(Task brief)
Filter the records below, keeping only lines with the string "municipales".

Given data: Begin

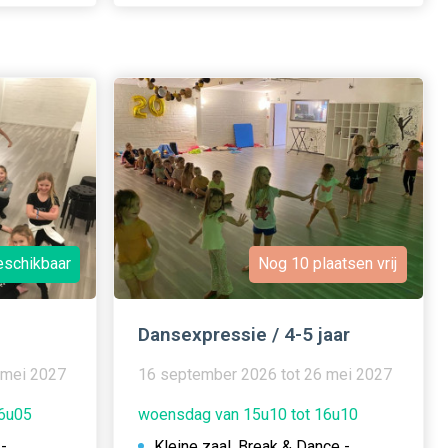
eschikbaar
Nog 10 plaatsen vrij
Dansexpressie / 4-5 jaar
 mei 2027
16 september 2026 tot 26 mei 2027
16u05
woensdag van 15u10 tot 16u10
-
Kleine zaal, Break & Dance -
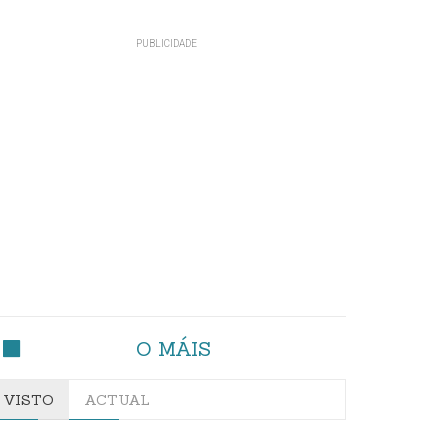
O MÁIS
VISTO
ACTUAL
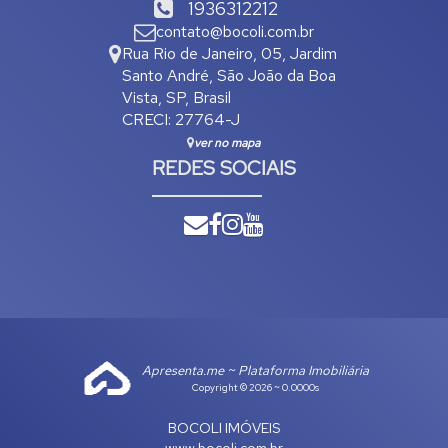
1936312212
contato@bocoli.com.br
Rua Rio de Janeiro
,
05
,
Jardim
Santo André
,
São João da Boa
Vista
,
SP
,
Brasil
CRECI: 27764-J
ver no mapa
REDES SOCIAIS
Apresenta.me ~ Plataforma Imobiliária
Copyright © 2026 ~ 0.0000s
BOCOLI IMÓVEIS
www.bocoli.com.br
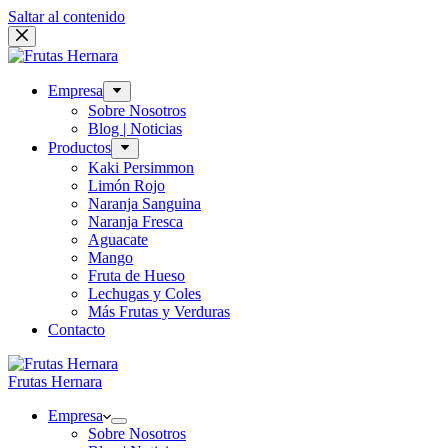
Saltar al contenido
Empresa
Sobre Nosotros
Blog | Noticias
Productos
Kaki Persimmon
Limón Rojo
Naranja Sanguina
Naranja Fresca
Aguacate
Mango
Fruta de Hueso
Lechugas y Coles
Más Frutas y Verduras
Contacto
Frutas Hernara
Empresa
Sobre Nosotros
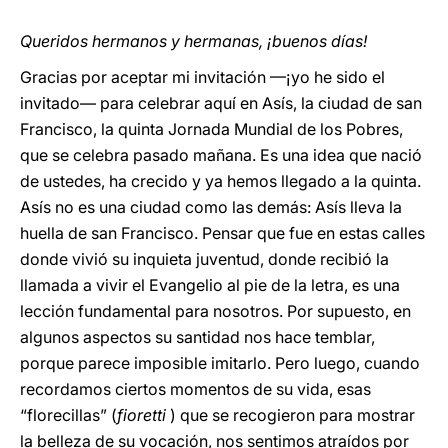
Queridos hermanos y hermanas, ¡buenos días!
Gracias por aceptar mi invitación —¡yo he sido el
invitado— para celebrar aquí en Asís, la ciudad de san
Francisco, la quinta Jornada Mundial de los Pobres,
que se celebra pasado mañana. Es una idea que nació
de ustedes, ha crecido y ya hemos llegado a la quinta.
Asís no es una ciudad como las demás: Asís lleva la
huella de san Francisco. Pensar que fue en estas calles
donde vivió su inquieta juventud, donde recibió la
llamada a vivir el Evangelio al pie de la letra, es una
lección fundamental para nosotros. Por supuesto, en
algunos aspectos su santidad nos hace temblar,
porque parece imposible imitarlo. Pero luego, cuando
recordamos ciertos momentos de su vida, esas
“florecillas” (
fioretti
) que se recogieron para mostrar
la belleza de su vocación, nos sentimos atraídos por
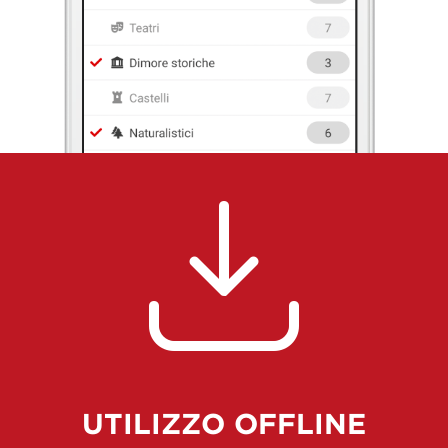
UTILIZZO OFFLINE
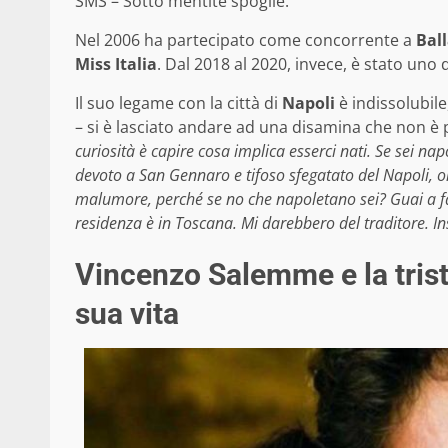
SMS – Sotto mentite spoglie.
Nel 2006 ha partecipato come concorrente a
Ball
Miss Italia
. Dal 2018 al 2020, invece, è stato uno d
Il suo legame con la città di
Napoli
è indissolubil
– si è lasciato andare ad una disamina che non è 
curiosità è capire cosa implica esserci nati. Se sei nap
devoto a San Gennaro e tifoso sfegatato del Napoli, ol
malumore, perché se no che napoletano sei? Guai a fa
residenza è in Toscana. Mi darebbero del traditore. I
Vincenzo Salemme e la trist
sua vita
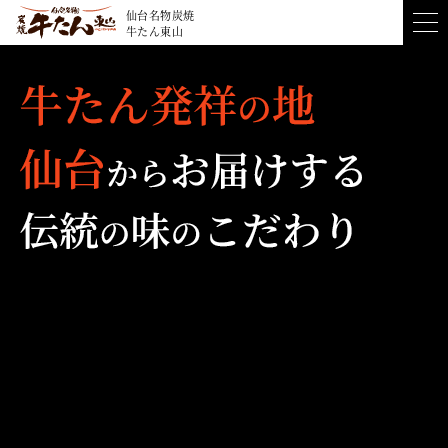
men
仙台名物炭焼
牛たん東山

Given data: End
Given data: Begin

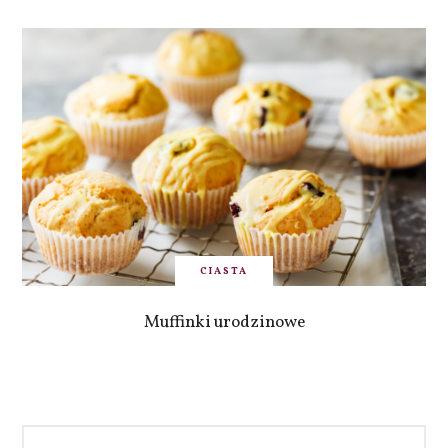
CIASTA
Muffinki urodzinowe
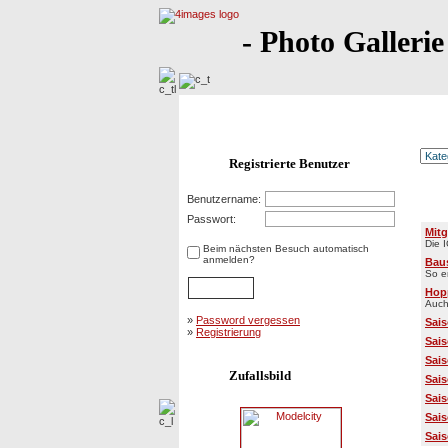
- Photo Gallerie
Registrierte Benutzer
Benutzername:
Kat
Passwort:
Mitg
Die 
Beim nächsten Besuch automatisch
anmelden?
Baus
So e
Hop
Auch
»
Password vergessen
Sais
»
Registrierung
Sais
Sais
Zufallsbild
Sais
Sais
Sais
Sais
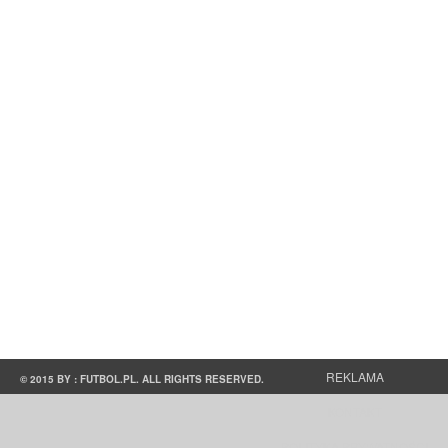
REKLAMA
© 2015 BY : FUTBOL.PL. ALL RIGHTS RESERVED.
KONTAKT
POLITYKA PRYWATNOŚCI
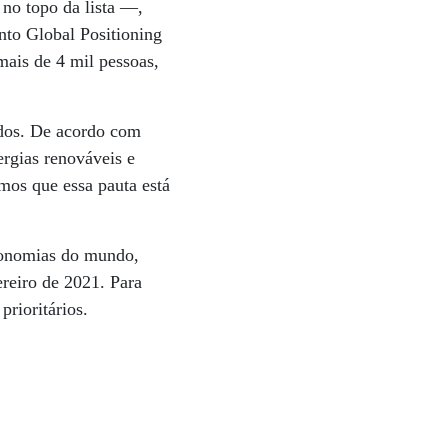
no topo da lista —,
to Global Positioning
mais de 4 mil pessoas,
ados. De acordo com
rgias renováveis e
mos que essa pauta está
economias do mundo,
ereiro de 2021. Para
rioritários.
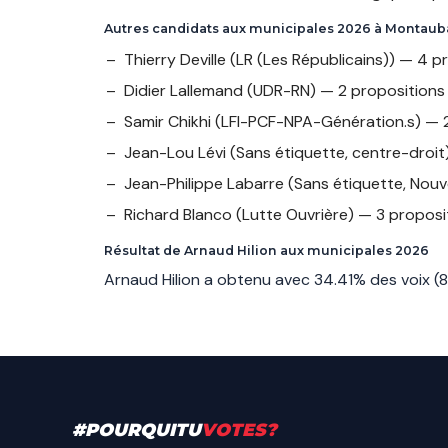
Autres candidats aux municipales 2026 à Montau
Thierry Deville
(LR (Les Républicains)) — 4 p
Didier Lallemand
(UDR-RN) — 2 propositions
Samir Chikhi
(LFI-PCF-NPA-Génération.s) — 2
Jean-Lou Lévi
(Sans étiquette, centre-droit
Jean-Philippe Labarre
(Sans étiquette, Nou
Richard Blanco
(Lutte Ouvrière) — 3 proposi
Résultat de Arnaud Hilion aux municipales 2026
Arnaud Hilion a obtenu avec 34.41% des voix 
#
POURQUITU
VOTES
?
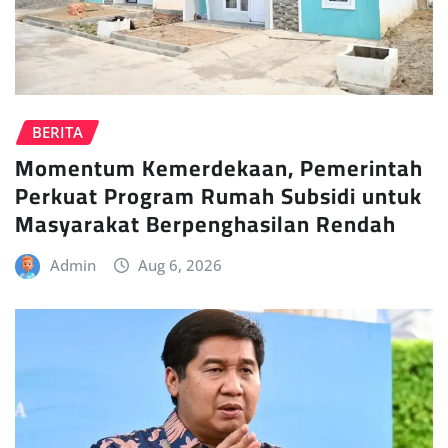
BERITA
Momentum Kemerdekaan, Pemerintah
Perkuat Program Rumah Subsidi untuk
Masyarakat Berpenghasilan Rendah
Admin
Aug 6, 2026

Given data: End

(Answer to this task)
Autres candidats aux municipales 2026 à Montau
Résultat de Arnaud Hilion aux municipales 2026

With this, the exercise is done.